**Document excerpt**
William Hollingsworth "Holly" Whyte Jr. (July 11, 1917 – July 11, 1999) was an American urbanist, sociologist, organizational analyst, journalist and people-watcher. He identified the elements that create vibrant public spaces within the city and filmed a variety of urban plazas in New York City in the 1970s.[1] After his book about corporate culture The Organization Man (1956) sold over two million copies, Whyte turned his attention to the study of human behavior in urban settings. He published several books and a film on the topic, including The Social Life of Small Urban Spaces (1980).[2]


Whyte was born in West Chester, Pennsylvania in 1917. An early graduate of St. Andrew's School in Middletown, Delaware, he graduated from Princeton University in 1939 and then served in Marine Corps between 1941 and 1944. He was commissioned and served as battalion intelligence officer with the 3rd Battalion, 1st Marines in the Guadalcanal Campaign. He left Guadalcanal at the end of the campaign with a serious case of malaria that lingered for years. He spent the rest of the war lecturing and writing at the Marine Corps Staff and Command School at Quantico, Virginia, on the fighting qualities of the Japanese soldier.[3]

In 1946 he joined Fortune Magazine where he remained until 1958.[4]

In 1952, Whyte coined the term "Groupthink":

Groupthink being a coinage – and, admittedly, a loaded one – a working definition is in order. We are not talking about mere instinctive conformity – it is, after all, a perennial failing of mankind. What we are talking about is a rationalized conformity – an open, articulate philosophy which holds that group values are not only expedient but right and good as well.[5]

Whyte wrote a 1956 bestseller titled The Organization Man[6] after Fortune Magazine sponsored him to do extensive interviews on the CEOs of corporations such as General Electric and Ford.

**Actions to take**
• a. Answer these questions from the Whyte biography:
(i) In what year did Whyte graduate from Princeton University?
(ii) In what year did he join Fortune Magazine?
(iii) In what year did he coin the term "Groupthink"?
• b. Rewrite the Whyte biography from "Groupthink being a" up to and including "Electric and Ford.", swapping "conformity" for "uniformity".
The entries that come next have no connection to the Whyte biography.

**Information given**
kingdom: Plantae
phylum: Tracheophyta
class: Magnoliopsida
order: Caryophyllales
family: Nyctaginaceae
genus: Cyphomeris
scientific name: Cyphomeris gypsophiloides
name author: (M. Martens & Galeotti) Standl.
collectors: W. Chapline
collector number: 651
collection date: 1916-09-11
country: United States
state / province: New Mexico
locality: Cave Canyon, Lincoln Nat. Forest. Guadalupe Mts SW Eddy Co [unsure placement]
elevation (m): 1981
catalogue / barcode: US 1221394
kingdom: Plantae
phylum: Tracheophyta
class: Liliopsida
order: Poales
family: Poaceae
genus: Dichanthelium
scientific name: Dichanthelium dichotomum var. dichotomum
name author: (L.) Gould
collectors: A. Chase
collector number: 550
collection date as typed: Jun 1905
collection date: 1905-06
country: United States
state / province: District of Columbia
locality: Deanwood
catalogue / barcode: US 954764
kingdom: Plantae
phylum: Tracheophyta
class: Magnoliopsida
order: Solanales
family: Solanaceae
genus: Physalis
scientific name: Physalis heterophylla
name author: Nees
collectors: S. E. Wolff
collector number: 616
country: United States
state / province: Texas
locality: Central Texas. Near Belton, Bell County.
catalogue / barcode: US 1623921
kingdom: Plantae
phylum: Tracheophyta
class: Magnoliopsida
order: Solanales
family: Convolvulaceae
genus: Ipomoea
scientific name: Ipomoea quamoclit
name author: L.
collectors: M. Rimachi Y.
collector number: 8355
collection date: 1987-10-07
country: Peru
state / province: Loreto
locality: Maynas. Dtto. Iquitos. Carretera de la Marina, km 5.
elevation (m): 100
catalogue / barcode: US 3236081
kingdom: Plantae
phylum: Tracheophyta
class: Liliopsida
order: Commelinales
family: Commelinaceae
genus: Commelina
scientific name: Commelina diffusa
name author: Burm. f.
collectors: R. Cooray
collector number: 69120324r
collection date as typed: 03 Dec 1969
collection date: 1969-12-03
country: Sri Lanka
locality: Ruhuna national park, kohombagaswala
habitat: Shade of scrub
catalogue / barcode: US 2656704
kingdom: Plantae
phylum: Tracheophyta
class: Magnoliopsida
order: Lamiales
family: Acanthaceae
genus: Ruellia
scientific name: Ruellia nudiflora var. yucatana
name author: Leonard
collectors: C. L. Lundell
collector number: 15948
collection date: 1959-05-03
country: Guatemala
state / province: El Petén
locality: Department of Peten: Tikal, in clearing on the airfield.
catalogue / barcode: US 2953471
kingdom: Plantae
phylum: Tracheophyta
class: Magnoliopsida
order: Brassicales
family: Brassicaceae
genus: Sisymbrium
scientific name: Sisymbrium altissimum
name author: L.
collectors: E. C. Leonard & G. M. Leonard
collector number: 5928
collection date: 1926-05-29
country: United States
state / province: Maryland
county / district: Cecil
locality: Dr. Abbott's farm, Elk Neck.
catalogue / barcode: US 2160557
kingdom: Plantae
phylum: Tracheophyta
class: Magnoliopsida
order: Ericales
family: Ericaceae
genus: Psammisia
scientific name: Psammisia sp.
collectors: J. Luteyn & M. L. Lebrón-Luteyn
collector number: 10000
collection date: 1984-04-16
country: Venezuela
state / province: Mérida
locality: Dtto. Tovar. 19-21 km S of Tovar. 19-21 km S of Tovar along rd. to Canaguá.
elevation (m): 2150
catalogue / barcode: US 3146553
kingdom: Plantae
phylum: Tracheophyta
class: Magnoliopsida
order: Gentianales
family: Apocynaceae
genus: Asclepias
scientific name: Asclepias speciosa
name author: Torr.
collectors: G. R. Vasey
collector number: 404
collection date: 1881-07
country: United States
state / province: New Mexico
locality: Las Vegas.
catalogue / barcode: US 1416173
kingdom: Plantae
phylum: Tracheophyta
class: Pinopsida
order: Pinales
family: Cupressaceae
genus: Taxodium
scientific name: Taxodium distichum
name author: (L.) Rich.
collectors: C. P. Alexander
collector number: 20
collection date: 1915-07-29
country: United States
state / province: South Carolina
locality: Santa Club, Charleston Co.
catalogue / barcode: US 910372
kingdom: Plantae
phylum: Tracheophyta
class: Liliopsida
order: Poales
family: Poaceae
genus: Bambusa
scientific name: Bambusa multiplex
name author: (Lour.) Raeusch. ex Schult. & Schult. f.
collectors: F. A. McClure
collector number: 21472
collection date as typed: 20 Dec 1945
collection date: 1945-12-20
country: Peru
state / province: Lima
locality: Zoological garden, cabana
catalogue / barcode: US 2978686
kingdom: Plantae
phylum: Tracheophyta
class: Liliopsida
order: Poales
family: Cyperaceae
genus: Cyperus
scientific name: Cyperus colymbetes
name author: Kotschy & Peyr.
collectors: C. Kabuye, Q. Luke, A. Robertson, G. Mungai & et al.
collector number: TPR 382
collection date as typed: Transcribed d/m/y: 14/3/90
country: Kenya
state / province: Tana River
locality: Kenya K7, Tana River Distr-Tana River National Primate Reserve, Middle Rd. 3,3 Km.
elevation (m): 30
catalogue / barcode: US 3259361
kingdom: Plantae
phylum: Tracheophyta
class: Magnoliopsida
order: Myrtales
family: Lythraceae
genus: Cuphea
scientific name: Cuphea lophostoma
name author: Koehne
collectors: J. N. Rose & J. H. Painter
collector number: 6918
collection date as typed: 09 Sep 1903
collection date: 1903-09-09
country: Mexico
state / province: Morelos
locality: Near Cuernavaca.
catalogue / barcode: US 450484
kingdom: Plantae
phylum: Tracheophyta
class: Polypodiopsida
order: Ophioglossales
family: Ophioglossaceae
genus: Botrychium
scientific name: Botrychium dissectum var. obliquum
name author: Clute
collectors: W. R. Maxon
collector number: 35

**Worked solutions**
• a.
(i) 1939
(ii) 1946
(iii) 1952

• b.
Groupthink being a coinage – and, admittedly, a loaded one – a working definition is in order. We are not talking about mere instinctive uniformity – it is, after all, a perennial failing of mankind. What we are talking about is a rationalized uniformity – an open, articulate philosophy which holds that group values are not only expedient but right and good as well.[5]

Whyte wrote a 1956 bestseller titled The Organization Man[6] after Fortune Magazine sponsored him to do extensive interviews on the CEOs of corporations such as General Electric and Ford.